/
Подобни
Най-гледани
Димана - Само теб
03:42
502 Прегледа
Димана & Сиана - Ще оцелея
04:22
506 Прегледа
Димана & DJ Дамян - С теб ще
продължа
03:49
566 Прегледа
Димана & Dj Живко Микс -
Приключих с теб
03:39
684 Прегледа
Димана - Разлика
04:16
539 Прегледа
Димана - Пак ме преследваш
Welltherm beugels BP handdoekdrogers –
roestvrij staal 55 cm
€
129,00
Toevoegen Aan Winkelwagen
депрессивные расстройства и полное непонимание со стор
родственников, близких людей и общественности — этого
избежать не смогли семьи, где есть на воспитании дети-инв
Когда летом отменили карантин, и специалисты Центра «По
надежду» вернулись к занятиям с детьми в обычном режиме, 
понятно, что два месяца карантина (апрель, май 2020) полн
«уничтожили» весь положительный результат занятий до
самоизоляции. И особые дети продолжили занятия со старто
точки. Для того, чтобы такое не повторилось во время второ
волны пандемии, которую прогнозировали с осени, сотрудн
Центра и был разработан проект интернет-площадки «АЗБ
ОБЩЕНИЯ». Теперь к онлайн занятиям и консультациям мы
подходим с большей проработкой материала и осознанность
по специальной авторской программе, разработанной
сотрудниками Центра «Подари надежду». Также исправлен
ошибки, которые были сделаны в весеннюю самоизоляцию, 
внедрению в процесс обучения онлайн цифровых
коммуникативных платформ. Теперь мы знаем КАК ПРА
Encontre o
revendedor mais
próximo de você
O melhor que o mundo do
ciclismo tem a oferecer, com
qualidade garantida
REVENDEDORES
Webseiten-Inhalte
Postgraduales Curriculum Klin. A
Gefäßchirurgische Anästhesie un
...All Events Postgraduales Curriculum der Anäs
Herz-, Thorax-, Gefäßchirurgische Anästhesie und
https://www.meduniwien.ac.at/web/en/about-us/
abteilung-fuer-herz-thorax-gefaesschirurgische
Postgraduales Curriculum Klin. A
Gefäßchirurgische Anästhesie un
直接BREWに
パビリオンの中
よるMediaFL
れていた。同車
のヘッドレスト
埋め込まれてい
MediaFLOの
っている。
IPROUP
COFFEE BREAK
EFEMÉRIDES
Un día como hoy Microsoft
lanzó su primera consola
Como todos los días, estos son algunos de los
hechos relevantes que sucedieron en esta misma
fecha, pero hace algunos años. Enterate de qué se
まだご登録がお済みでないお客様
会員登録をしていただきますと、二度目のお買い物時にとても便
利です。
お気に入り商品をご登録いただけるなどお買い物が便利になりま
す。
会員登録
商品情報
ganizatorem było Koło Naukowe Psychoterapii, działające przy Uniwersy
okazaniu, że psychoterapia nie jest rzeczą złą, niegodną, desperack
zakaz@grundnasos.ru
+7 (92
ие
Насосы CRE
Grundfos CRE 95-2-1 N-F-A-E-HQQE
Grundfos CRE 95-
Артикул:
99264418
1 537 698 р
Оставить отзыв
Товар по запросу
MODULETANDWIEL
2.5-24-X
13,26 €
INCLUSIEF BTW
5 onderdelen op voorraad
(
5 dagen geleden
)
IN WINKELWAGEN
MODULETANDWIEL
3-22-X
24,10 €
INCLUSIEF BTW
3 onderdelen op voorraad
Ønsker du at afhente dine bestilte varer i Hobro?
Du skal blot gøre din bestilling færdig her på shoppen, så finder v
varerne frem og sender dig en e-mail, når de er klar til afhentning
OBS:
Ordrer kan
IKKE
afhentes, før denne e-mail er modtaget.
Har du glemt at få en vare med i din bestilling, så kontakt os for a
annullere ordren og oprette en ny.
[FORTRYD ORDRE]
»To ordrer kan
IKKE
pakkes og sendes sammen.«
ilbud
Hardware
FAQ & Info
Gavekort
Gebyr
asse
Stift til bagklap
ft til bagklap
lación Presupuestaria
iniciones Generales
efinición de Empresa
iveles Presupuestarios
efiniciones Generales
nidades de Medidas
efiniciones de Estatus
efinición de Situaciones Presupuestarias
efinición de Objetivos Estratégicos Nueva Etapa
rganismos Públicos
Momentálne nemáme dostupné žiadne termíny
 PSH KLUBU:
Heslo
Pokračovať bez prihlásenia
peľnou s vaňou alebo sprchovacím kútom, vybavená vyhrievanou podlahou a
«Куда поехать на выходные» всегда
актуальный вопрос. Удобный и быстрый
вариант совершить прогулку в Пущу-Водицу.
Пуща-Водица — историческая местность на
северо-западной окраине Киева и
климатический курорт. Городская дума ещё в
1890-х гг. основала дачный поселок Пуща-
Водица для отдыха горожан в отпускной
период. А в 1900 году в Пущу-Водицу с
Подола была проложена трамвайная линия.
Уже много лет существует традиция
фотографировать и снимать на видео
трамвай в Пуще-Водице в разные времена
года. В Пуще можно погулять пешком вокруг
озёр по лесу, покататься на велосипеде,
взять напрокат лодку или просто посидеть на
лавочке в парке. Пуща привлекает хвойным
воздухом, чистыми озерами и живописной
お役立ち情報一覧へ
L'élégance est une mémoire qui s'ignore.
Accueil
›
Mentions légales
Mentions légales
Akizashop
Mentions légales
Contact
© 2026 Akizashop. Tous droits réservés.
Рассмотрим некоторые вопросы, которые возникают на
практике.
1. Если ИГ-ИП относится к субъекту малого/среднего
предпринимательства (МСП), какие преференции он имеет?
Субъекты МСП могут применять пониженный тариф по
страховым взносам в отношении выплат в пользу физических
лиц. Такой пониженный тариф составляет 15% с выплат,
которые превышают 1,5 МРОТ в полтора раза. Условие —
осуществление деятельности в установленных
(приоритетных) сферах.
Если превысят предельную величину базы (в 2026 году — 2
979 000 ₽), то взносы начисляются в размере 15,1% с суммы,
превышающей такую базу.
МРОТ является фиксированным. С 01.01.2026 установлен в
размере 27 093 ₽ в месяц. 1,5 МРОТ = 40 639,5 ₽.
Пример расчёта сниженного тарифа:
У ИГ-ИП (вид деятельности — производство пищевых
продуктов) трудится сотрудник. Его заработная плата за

__Required action__. Render every line of the data above as a Markdown table with the columns "Row" and "Line", numbering the rows and skipping blank lines.

__Task solution__.
| Row | Line |
|---|---|
| 1 | / |
| 2 | Подобни |
| 3 | Най-гледани |
| 4 | Димана - Само теб |
| 5 | 03:42 |
| 6 | 502 Прегледа |
| 7 | Димана & Сиана - Ще оцелея |
| 8 | 04:22 |
| 9 | 506 Прегледа |
| 10 | Димана & DJ Дамян - С теб ще |
| 11 | продължа |
| 12 | 03:49 |
| 13 | 566 Прегледа |
| 14 | Димана & Dj Живко Микс - |
| 15 | Приключих с теб |
| 16 | 03:39 |
| 17 | 684 Прегледа |
| 18 | Димана - Разлика |
| 19 | 04:16 |
| 20 | 539 Прегледа |
| 21 | Димана - Пак ме преследваш |
| 22 | Welltherm beugels BP handdoekdrogers – |
| 23 | roestvrij staal 55 cm |
| 24 | € |
| 25 | 129,00 |
| 26 | Toevoegen Aan Winkelwagen |
| 27 | депрессивные расстройства и полное непонимание со стор |
| 28 | родственников, близких людей и общественности — этого |
| 29 | избежать не смогли семьи, где есть на воспитании дети-инв |
| 30 | Когда летом отменили карантин, и специалисты Центра «По |
| 31 | надежду» вернулись к занятиям с детьми в обычном режиме,  |
| 32 | понятно, что два месяца карантина (апрель, май 2020) полн |
| 33 | «уничтожили» весь положительный результат занятий до |
| 34 | самоизоляции. И особые дети продолжили занятия со старто |
| 35 | точки. Для того, чтобы такое не повторилось во время второ |
| 36 | волны пандемии, которую прогнозировали с осени, сотрудн |
| 37 | Центра и был разработан проект интернет-площадки «АЗБ |
| 38 | ОБЩЕНИЯ». Теперь к онлайн занятиям и консультациям мы |
| 39 | подходим с большей проработкой материала и осознанность |
| 40 | по специальной авторской программе, разработанной |
| 41 | сотрудниками Центра «Подари надежду». Также исправлен |
| 42 | ошибки, которые были сделаны в весеннюю самоизоляцию,  |
| 43 | внедрению в процесс обучения онлайн цифровых |
| 44 | коммуникативных платформ. Теперь мы знаем КАК ПРА |
| 45 | Encontre o |
| 46 | revendedor mais |
| 47 | próximo de você |
| 48 | O melhor que o mundo do |
| 49 | ciclismo tem a oferecer, com |
| 50 | qualidade garantida |
| 51 | REVENDEDORES |
| 52 | Webseiten-Inhalte |
| 53 | Postgraduales Curriculum Klin. A |
| 54 | Gefäßchirurgische Anästhesie un |
| 55 | ...All Events Postgraduales Curriculum der Anäs |
| 56 | Herz-, Thorax-, Gefäßchirurgische Anästhesie und |
| 57 | https://www.meduniwien.ac.at/web/en/about-us/ |
| 58 | abteilung-fuer-herz-thorax-gefaesschirurgische |
| 59 | Postgraduales Curriculum Klin. A |
| 60 | Gefäßchirurgische Anästhesie un |
| 61 | 直接BREWに |
| 62 | パビリオンの中 |
| 63 | よるMediaFL |
| 64 | れていた。同車 |
| 65 | のヘッドレスト |
| 66 | 埋め込まれてい |
| 67 | MediaFLOの |
| 68 | っている。 |
| 69 | IPROUP |
| 70 | COFFEE BREAK |
| 71 | EFEMÉRIDES |
| 72 | Un día como hoy Microsoft |
| 73 | lanzó su primera consola |
| 74 | Como todos los días, estos son algunos de los |
| 75 | hechos relevantes que sucedieron en esta misma |
| 76 | fecha, pero hace algunos años. Enterate de qué se |
| 77 | まだご登録がお済みでないお客様 |
| 78 | 会員登録をしていただきますと、二度目のお買い物時にとても便 |
| 79 | 利です。 |
| 80 | お気に入り商品をご登録いただけるなどお買い物が便利になりま |
| 81 | す。 |
| 82 | 会員登録 |
| 83 | 商品情報 |
| 84 | ganizatorem było Koło Naukowe Psychoterapii, działające przy Uniwersy |
| 85 | okazaniu, że psychoterapia nie jest rzeczą złą, niegodną, desperack |
| 86 | zakaz@grundnasos.ru |
| 87 | +7 (92 |
| 88 | ие |
| 89 | Насосы CRE |
| 90 | Grundfos CRE 95-2-1 N-F-A-E-HQQE |
| 91 | Grundfos CRE 95- |
| 92 | Артикул: |
| 93 | 99264418 |
| 94 | 1 537 698 р |
| 95 | Оставить отзыв |
| 96 | Товар по запросу |
| 97 | MODULETANDWIEL |
| 98 | 2.5-24-X |
| 99 | 13,26 € |
| 100 | INCLUSIEF BTW |
| 101 | 5 onderdelen op voorraad |
| 102 | ( |
| 103 | 5 dagen geleden |
| 104 | ) |
| 105 | IN WINKELWAGEN |
| 106 | MODULETANDWIEL |
| 107 | 3-22-X |
| 108 | 24,10 € |
| 109 | INCLUSIEF BTW |
| 110 | 3 onderdelen op voorraad |
| 111 | Ønsker du at afhente dine bestilte varer i Hobro? |
| 112 | Du skal blot gøre din bestilling færdig her på shoppen, så finder v |
| 113 | varerne frem og sender dig en e-mail, når de er klar til afhentning |
| 114 | OBS: |
| 115 | Ordrer kan |
| 116 | IKKE |
| 117 | afhentes, før denne e-mail er modtaget. |
| 118 | Har du glemt at få en vare med i din bestilling, så kontakt os for a |
| 119 | annullere ordren og oprette en ny. |
| 120 | [FORTRYD ORDRE] |
| 121 | »To ordrer kan |
| 122 | IKKE |
| 123 | pakkes og sendes sammen.« |
| 124 | ilbud |
| 125 | Hardware |
| 126 | FAQ & Info |
| 127 | Gavekort |
| 128 | Gebyr |
| 129 | asse |
| 130 | Stift til bagklap |
| 131 | ft til bagklap |
| 132 | lación Presupuestaria |
| 133 | iniciones Generales |
| 134 | efinición de Empresa |
| 135 | iveles Presupuestarios |
| 136 | efiniciones Generales |
| 137 | nidades de Medidas |
| 138 | efiniciones de Estatus |
| 139 | efinición de Situaciones Presupuestarias |
| 140 | efinición de Objetivos Estratégicos Nueva Etapa |
| 141 | rganismos Públicos |
| 142 | Momentálne nemáme dostupné žiadne termíny |
| 143 |  PSH KLUBU: |
| 144 | Heslo |
| 145 | Pokračovať bez prihlásenia |
| 146 | peľnou s vaňou alebo sprchovacím kútom, vybavená vyhrievanou podlahou a |
| 147 | «Куда поехать на выходные» всегда |
| 148 | актуальный вопрос. Удобный и быстрый |
| 149 | вариант совершить прогулку в Пущу-Водицу. |
| 150 | Пуща-Водица — историческая местность на |
| 151 | северо-западной окраине Киева и |
| 152 | климатический курорт. Городская дума ещё в |
| 153 | 1890-х гг. основала дачный поселок Пуща- |
| 154 | Водица для отдыха горожан в отпускной |
| 155 | период. А в 1900 году в Пущу-Водицу с |
| 156 | Подола была проложена трамвайная линия. |
| 157 | Уже много лет существует традиция |
| 158 | фотографировать и снимать на видео |
| 159 | трамвай в Пуще-Водице в разные времена |
| 160 | года. В Пуще можно погулять пешком вокруг |
| 161 | озёр по лесу, покататься на велосипеде, |
| 162 | взять напрокат лодку или просто посидеть на |
| 163 | лавочке в парке. Пуща привлекает хвойным |
| 164 | воздухом, чистыми озерами и живописной |
| 165 | お役立ち情報一覧へ |
| 166 | L'élégance est une mémoire qui s'ignore. |
| 167 | Accueil |
| 168 | › |
| 169 | Mentions légales |
| 170 | Mentions légales |
| 171 | Akizashop |
| 172 | Mentions légales |
| 173 | Contact |
| 174 | © 2026 Akizashop. Tous droits réservés. |
| 175 | Рассмотрим некоторые вопросы, которые возникают на |
| 176 | практике. |
| 177 | 1. Если ИГ-ИП относится к субъекту малого/среднего |
| 178 | предпринимательства (МСП), какие преференции он имеет? |
| 179 | Субъекты МСП могут применять пониженный тариф по |
| 180 | страховым взносам в отношении выплат в пользу физических |
| 181 | лиц. Такой пониженный тариф составляет 15% с выплат, |
| 182 | которые превышают 1,5 МРОТ в полтора раза. Условие — |
| 183 | осуществление деятельности в установленных |
| 184 | (приоритетных) сферах. |
| 185 | Если превысят предельную величину базы (в 2026 году — 2 |
| 186 | 979 000 ₽), то взносы начисляются в размере 15,1% с суммы, |
| 187 | превышающей такую базу. |
| 188 | МРОТ является фиксированным. С 01.01.2026 установлен в |
| 189 | размере 27 093 ₽ в месяц. 1,5 МРОТ = 40 639,5 ₽. |
| 190 | Пример расчёта сниженного тарифа: |
| 191 | У ИГ-ИП (вид деятельности — производство пищевых |
| 192 | продуктов) трудится сотрудник. Его заработная плата за |